You may really connect with that one Shane & Shane song in your devotional time. Or maybe that one Jesus Culture song really hits home with you when you’re praying. But these songs may or may not work on an average Sunday morning. What makes a song congregational? Ask yourself these questions the next time you look at a song: Is it God-centered or me-centered (side-note: does the song explicitly address “God”, “Jesus”, etc.)? Is it singable? Does its music help draw the picture of the lyrics? Such questions will help separate songs that are better for corporate worship at church and songs that are better for a Christian concert or personal times of worship at home. Paul Baloche says, “Instead of making Sunday morning worship a concert, I’m interested in making Sunday morning the un-concert.” Many songs are great for our growth with God but, taking a step back, does it fit with our goal for Sunday morning worship?

Theme

Much like a song being congregational, its theme is also part of the “big picture”. When picking the order of the songs, I always think & pray about where we are heading, if there is an overall idea or direction, and what songs we can sing to meet God in that place. Rather than worrying about picking a song order based on key or tempo, I’m more concerned about how well it will flow together. As an extreme case, you wouldn’t want to sing about Jesus’ birth (such as the Christmas song “Angels We Have Heard On High”) and jump to a song about Jesus’ death & resurrection (such as Matt Maher’s “Christ Is Risen”). Theme is also very important if you want to prepare an appropriate response song to reflect the sermon.

God’s Plan

Ultimately, what it comes down to is how God is moving you towards these songs. A lot of the song selection process may feel like what we want to sing or lead, but if we align that with what God wants to do with these songs then we can plan for how God can effectively use them in our church (more on that in a future post).
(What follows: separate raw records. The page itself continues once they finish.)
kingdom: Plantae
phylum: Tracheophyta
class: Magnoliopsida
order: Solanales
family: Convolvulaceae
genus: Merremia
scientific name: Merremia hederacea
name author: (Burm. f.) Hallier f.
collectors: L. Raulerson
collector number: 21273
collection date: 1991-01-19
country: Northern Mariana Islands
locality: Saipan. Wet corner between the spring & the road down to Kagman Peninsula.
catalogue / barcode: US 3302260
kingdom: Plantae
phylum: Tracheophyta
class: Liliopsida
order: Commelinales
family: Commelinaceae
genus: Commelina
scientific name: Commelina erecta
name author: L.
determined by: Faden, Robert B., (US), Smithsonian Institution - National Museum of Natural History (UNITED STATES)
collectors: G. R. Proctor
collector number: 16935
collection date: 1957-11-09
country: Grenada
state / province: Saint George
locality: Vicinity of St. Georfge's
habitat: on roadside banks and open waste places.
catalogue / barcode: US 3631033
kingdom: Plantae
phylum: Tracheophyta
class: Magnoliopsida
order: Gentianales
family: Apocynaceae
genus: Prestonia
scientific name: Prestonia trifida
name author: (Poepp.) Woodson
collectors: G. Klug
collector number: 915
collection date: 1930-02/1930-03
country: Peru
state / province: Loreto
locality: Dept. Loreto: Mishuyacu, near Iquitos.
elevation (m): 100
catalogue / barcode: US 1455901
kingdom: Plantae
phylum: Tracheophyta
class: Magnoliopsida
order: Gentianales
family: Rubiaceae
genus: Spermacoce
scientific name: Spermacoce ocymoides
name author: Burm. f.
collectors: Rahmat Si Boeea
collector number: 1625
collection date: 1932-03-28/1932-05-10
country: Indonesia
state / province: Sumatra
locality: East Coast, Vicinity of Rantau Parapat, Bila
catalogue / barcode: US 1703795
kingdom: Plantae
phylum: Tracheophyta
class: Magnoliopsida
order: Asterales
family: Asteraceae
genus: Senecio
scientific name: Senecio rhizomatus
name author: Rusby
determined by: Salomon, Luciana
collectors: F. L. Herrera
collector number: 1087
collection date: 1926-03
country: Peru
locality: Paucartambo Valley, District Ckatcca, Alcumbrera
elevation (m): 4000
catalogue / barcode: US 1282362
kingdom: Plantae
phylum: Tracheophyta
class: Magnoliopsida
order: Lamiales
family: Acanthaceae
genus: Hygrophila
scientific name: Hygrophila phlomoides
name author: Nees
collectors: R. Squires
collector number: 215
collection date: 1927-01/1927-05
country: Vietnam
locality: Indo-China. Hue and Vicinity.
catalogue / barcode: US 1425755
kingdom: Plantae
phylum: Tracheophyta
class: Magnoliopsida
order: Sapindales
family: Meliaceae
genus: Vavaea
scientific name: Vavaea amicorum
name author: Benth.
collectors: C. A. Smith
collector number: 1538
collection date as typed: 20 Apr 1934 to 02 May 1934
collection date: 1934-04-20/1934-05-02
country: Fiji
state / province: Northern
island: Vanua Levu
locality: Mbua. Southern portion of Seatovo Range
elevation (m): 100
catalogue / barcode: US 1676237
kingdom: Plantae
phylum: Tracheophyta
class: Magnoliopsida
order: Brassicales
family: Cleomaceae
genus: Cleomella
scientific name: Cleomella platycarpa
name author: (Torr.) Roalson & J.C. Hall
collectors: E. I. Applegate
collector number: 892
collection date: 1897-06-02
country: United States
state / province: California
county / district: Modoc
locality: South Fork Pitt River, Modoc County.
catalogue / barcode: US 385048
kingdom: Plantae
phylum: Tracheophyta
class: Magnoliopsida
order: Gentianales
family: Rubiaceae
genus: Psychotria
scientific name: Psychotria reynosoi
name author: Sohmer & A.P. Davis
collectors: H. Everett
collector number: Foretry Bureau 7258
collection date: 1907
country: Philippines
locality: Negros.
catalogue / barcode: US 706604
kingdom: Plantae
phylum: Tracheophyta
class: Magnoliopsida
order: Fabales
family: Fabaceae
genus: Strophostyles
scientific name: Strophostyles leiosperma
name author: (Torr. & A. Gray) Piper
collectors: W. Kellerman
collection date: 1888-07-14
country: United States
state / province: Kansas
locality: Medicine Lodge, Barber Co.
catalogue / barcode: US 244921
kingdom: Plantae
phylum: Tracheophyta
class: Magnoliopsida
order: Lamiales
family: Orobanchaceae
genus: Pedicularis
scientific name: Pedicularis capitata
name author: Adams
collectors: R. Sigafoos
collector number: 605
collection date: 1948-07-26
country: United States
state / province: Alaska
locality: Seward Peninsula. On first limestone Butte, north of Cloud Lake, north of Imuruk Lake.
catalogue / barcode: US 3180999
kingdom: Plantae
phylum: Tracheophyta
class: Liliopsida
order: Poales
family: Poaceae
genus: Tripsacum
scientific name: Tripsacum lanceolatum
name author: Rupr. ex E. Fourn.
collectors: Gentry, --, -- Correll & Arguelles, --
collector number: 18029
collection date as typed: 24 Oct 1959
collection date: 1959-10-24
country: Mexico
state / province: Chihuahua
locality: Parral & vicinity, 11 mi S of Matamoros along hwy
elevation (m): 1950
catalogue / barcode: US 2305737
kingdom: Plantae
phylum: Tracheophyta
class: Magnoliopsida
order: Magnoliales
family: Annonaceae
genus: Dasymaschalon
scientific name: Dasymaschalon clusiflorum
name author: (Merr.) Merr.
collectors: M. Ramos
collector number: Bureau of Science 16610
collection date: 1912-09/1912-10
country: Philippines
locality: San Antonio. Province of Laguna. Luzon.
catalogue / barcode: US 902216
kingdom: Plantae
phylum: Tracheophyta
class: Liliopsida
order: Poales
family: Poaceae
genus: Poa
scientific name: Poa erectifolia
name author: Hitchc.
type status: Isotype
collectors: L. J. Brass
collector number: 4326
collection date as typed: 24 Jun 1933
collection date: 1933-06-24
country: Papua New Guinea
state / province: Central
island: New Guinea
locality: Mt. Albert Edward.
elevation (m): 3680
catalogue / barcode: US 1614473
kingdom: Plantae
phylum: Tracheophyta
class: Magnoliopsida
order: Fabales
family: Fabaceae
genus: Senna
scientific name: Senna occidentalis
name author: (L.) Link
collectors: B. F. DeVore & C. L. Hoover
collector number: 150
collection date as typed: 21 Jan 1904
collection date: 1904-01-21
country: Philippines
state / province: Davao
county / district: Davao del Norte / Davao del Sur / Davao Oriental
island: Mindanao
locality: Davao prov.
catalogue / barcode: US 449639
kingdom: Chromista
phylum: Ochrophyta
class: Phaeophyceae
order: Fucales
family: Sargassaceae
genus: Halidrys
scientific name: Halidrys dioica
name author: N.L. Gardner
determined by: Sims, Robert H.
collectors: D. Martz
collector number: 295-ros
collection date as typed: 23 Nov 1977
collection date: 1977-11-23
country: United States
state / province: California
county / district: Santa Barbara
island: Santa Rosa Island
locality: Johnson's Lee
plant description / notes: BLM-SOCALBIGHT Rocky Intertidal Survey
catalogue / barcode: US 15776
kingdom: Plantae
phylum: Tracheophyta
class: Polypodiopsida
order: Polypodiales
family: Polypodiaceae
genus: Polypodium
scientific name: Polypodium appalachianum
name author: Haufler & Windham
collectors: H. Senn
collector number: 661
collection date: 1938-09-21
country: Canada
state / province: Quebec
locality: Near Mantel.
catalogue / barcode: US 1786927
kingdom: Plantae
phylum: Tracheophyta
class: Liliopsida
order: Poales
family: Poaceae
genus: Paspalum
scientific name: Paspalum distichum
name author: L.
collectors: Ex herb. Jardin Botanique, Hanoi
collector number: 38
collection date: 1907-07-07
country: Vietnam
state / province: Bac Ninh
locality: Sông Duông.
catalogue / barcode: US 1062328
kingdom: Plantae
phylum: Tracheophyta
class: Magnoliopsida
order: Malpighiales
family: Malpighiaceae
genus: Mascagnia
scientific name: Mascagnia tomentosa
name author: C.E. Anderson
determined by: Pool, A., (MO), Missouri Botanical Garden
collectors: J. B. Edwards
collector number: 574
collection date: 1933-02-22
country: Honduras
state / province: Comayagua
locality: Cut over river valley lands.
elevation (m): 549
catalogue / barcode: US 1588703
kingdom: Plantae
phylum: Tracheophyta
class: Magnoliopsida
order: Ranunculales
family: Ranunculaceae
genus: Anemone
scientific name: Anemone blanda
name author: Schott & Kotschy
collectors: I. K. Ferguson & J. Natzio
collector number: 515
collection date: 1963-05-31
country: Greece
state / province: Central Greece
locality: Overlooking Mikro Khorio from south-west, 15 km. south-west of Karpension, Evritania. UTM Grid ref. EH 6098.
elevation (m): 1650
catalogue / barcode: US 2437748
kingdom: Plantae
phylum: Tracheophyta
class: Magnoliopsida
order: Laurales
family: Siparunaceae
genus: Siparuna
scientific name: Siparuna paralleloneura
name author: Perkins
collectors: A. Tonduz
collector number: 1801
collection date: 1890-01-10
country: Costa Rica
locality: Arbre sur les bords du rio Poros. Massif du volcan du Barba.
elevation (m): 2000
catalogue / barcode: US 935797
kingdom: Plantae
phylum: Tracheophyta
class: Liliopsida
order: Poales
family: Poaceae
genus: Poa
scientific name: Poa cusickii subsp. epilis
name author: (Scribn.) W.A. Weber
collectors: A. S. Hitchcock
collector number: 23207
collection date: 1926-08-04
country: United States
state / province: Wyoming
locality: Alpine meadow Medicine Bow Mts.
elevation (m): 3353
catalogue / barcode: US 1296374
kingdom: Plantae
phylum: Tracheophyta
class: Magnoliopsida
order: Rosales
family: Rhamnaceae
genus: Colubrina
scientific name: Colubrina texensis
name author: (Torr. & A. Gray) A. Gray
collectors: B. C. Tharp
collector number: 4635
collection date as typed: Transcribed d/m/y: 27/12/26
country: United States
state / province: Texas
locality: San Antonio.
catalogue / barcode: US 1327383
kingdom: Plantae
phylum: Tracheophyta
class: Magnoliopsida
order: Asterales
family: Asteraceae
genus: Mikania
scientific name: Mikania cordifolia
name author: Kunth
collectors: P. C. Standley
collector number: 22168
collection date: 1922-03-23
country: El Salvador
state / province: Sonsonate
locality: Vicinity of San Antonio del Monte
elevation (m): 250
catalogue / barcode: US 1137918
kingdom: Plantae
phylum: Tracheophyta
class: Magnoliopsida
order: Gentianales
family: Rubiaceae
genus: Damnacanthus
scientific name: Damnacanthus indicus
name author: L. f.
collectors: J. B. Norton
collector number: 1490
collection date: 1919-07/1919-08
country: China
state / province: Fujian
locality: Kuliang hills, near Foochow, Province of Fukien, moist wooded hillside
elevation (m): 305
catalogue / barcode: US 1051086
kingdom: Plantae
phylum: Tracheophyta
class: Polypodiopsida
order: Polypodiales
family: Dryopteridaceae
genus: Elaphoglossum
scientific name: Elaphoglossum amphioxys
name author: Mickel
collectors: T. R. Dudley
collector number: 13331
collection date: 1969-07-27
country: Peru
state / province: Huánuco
Pray through the songs and see if they are usable by God in your ministry. What we plan and what God plans should go hand in hand. I never go through with a setlist that I’m sure about unless I’m sure that God is behind it.

The Set

Now that we’ve thought and prayed about what songs we can choose from, we can start working on the order. It helps to be in tune with all of the above because it makes creating the flow a lot easier. Charlie Hall once told me, “Get inside the story of the song and try to see it from God’s perspective.” What journey has God planned for this week with the songs that have been on your heart? I begin to narrow down the list of songs from there to the 4 songs we sing on Sunday (maybe more/less for your church) and organize them in a way that will help people focus in on God.

Throwing new songs into the mix can be a bit confusing but easing them into a semi-frequent rotation in the beginning will quickly make them a regular choice in the future. Plan out exactly how many new songs you would want to introduce in a year. Note which familiar songs you are pairing with them so that you’re not overwhelming the congregation with too many new songs. (This includes any original songs you’ve written that have spurred out of what God’s been doing in your own churches. More on that here.)

It’s important that as leaders we lead intentionally – this stems from the very beginning when we select the songs to how we decide to actually lead and connect these songs. Tim Hughes once said that we are more than song leaders. We’re not karaoke machines; let’s not just “set it & forget it” and simply sing the songs. We’re the ones who are leading these songs, so lead your church on the journey that God led you on when deciding on them! What kind of songs do you pick?